The present invention relates to a system for exciting electrodeless lamps with microwave electromagnetic radiation. Specifically, a compact microwave frequency power source is coupled to an electrodeless lamp with a minimum of waveguide structure or coupling devices.
Microwave powered electrodeless lamps have been used in various industrial processes for generating ultraviolet light used to cure materials and/or in other manufacturing processes. The electrodeless lamps have the desirable characteristic of a long life, with unchanging light spectrum, as well as a high-intensity light output. These lamps are excited by microwave energy generated by a magnetron which was originally intended for use in microwave ovens. The conventional microwave generating magnetrons include an output antenna which is coupled via a waveguide structure and perhaps an isolator to such an oven or to an electrodeless lamp which terminates one end of the microwave waveguide structure.

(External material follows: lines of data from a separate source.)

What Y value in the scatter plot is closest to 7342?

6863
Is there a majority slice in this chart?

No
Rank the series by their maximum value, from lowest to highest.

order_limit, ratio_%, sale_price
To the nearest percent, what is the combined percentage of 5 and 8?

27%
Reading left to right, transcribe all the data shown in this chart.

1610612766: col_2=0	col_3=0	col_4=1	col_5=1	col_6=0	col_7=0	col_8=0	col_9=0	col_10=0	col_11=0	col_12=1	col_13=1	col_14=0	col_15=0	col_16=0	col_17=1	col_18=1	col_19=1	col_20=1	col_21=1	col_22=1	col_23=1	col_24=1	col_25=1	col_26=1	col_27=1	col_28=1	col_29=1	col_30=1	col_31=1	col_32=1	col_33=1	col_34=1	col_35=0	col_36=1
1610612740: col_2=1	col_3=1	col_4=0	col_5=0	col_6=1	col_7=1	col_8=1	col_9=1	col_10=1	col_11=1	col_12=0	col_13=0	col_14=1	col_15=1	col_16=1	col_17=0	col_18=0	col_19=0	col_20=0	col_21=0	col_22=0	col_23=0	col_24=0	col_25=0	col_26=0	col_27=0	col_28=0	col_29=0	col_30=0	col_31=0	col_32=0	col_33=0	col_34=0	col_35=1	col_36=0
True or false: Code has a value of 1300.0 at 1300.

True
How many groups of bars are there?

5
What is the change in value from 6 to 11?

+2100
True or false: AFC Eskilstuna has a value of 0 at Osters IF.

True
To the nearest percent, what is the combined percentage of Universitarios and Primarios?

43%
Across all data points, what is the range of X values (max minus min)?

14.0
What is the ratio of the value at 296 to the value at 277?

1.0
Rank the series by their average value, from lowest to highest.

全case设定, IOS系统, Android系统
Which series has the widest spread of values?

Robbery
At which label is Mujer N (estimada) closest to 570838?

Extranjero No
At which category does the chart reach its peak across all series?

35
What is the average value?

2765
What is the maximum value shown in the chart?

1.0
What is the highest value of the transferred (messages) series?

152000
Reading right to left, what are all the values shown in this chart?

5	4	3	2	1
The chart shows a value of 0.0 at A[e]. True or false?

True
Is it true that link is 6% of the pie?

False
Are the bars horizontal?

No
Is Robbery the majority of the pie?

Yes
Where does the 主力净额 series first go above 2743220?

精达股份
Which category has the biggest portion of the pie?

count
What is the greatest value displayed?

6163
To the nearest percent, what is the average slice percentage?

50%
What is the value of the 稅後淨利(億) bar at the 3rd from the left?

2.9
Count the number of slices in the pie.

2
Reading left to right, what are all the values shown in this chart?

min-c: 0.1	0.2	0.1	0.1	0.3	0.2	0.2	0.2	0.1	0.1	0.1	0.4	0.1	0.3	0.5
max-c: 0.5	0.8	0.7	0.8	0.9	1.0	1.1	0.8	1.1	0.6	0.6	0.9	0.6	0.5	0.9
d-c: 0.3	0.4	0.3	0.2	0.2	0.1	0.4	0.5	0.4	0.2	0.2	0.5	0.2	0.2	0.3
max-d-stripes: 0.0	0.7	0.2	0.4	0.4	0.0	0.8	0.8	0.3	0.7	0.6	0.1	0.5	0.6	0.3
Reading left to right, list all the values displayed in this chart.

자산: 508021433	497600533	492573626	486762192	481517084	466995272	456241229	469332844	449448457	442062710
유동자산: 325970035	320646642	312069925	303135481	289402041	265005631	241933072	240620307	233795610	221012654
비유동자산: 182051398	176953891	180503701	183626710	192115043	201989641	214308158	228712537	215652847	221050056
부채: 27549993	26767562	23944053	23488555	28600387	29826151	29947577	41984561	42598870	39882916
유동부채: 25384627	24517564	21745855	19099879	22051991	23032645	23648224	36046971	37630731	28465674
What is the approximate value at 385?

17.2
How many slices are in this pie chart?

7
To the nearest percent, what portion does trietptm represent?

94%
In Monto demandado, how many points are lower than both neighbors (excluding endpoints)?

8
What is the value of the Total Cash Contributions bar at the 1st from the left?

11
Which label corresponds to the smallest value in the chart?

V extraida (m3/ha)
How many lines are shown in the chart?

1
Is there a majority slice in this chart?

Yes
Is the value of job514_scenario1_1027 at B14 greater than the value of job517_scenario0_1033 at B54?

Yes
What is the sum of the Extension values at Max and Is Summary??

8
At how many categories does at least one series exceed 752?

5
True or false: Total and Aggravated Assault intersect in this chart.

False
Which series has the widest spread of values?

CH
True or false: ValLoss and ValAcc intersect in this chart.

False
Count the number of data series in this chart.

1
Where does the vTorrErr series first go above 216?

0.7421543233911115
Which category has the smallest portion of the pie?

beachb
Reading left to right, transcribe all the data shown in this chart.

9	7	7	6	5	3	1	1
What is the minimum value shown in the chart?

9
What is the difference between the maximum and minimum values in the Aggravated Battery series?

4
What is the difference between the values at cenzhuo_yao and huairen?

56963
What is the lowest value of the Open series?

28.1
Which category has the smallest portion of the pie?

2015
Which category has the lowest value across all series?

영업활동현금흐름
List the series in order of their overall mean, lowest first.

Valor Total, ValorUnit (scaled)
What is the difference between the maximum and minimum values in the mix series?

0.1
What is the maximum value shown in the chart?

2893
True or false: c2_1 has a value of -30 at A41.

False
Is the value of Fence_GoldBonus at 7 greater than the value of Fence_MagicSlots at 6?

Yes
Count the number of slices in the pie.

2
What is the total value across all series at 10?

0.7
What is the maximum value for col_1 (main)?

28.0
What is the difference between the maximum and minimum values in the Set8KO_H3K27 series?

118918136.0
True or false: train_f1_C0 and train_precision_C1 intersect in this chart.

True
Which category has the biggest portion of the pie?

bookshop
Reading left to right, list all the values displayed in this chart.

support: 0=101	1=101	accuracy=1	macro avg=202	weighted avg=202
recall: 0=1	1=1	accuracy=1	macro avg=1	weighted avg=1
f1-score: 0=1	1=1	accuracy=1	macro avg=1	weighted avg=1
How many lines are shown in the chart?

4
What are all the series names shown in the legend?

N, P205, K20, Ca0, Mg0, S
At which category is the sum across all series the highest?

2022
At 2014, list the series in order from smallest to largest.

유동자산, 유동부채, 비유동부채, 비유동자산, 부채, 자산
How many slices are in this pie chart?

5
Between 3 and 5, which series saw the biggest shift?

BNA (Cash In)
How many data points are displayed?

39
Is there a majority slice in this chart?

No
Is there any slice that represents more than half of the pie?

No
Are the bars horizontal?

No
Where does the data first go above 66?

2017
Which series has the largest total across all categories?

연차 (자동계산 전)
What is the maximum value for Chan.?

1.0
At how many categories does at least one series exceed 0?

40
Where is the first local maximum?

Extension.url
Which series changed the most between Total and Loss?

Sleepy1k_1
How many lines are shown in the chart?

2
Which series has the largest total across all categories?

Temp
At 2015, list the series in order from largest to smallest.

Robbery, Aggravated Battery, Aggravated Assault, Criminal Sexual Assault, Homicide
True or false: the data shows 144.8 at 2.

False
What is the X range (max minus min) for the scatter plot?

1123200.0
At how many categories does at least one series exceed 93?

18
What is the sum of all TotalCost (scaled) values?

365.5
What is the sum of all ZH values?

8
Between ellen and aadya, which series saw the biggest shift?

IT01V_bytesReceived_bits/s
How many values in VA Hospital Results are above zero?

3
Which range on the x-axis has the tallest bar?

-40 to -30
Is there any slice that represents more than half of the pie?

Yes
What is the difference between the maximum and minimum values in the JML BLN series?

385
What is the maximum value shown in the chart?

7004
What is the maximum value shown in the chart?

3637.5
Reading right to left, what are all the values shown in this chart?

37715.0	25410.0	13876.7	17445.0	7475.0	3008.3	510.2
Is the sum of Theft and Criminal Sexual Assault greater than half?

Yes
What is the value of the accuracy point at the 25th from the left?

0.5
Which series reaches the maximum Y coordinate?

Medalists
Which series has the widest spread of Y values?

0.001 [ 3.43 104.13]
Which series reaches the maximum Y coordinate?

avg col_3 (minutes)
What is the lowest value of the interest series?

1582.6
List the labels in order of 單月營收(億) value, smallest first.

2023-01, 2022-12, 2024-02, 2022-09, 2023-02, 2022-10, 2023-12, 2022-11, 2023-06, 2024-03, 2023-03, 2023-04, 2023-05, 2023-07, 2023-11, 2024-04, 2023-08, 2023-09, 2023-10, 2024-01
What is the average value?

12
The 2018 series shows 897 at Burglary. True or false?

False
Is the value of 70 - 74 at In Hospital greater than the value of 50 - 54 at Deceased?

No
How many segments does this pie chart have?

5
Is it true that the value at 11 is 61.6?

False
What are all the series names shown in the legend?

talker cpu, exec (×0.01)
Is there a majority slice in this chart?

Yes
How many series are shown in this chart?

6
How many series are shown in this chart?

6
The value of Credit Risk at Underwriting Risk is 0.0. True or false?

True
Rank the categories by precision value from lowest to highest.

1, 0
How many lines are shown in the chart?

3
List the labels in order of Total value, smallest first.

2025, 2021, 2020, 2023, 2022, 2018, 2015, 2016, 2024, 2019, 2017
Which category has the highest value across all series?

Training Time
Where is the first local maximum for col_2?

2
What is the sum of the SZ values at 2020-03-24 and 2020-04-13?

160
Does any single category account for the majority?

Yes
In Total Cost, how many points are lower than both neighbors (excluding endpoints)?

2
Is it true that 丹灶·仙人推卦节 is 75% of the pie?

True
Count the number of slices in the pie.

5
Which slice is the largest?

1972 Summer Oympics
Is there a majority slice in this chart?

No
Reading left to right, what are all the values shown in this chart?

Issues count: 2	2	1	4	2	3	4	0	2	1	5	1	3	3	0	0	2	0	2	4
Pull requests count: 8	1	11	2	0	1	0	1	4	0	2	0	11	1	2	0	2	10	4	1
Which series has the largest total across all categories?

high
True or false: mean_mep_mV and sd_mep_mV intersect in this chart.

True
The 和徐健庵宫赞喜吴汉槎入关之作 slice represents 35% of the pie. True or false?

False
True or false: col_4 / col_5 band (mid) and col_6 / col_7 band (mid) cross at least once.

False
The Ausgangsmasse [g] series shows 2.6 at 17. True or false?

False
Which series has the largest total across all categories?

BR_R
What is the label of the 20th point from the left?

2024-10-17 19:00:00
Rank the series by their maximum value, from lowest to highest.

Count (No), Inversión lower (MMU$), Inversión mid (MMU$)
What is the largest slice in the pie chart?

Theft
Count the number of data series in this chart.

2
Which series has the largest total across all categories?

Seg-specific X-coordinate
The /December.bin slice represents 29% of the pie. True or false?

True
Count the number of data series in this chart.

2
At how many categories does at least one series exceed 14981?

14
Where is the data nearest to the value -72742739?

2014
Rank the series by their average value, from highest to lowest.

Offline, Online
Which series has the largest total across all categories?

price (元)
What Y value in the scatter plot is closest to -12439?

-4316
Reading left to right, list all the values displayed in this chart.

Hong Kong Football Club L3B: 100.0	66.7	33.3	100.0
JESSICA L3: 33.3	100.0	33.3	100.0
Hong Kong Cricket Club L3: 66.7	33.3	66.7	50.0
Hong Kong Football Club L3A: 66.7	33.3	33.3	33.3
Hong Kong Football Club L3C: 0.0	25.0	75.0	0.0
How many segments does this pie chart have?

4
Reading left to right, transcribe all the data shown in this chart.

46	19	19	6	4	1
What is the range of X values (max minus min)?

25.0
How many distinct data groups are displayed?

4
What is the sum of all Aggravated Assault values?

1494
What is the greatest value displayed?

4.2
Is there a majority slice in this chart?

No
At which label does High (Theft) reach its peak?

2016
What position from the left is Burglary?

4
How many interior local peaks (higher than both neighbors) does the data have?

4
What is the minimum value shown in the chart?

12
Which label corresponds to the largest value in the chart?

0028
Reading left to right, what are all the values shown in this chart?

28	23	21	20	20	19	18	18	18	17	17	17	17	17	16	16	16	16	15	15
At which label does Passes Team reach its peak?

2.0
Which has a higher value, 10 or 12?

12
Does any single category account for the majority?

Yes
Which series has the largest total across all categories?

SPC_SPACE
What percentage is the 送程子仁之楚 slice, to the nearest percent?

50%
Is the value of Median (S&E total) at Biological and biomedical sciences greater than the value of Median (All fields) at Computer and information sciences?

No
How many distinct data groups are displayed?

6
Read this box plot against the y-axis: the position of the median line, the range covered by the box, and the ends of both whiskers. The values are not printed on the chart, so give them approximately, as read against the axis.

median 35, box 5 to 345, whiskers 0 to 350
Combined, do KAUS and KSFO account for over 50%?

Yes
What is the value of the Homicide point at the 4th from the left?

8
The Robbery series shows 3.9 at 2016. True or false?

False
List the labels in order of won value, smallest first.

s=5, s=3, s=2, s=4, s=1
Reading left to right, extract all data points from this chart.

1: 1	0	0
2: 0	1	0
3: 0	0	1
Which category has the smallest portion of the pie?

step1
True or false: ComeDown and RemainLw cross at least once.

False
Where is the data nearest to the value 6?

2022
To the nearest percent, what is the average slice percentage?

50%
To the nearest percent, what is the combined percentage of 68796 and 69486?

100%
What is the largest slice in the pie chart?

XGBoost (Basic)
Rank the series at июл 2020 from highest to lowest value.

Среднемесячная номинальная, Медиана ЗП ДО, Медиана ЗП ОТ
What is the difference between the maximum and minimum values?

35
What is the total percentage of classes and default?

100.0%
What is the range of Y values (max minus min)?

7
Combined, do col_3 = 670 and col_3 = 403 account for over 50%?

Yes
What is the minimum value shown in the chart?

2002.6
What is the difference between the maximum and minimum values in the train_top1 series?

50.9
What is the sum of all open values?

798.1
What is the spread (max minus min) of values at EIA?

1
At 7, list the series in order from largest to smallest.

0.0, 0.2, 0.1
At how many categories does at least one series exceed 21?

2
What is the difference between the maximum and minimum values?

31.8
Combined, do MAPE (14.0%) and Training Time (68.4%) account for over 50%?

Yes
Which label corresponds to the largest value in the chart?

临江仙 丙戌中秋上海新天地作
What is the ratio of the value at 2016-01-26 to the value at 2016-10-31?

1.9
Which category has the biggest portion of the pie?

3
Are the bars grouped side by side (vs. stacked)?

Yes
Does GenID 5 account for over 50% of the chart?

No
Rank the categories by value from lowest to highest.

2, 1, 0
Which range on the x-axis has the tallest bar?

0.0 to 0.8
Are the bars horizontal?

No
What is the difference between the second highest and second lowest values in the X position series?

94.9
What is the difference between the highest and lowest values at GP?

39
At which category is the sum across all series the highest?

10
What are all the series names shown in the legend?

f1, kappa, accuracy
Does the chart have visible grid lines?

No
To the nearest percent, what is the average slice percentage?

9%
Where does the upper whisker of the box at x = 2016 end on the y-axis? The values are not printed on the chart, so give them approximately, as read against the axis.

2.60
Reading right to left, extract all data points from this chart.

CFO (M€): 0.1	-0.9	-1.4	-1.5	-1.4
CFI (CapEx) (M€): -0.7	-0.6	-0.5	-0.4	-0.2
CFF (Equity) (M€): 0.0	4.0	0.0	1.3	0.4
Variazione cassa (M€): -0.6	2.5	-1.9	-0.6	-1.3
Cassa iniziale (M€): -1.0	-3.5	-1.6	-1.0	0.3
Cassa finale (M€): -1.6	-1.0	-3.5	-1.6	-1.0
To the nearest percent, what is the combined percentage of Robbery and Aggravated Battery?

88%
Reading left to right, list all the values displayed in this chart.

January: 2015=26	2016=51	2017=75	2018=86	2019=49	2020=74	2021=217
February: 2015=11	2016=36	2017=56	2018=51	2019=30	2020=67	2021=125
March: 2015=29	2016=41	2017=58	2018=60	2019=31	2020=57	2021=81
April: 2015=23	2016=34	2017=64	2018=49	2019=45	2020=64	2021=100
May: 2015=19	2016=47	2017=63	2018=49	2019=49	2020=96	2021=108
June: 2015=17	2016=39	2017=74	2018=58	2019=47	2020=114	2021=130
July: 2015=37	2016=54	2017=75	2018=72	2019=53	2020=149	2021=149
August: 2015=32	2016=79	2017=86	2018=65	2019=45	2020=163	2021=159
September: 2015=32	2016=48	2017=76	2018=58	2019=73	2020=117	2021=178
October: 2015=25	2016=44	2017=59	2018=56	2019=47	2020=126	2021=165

Applications for the electrodeless lamp outside the industrial processing technologies are currently being developed. One application requiring a high intensity visible light source includes projection television systems. In these systems, a source of white light is filtered into the primary red, green and blue colors. The separated colors are modulated by a light valve panel with a video signal representing the red, green and blue content of a video image. The modulated monochrome images are recombined in a dichroic mirror structure to form a single color image. The resulting color image is projected to a display screen using a projection lens.
These consumer applications for electrodeless lamps impose space and weight limitations not found in the earlier industrial applications on the light source. Hence, it is desirable to provide for coupling of the lamp to a microwave source with a minimal amount of microwave waveguide structure and/or coupling devices such as isolators, which burden the system with their weight and size requirements.
In order to derive the required light output from the electrodeless lamps, it is necessary to match substantially the impedance presented by the electrodeless lamp to the output of the magnetron power source. The need to remove the size and weight imposed by the waveguide structures and coupling devices of the prior art is accompanied by a need to maintain the impedance match between the electrodeless lamp and microwave source. Any substantial mismatch will not only deliver less power to the electrodeless lamp, which is converted to luminant energy, but will also create standing waves which, depending upon their phase, can shift the frequency of the magnetron source, further mismatching the electrodeless lamp to the source, and commensurately reducing the available light output.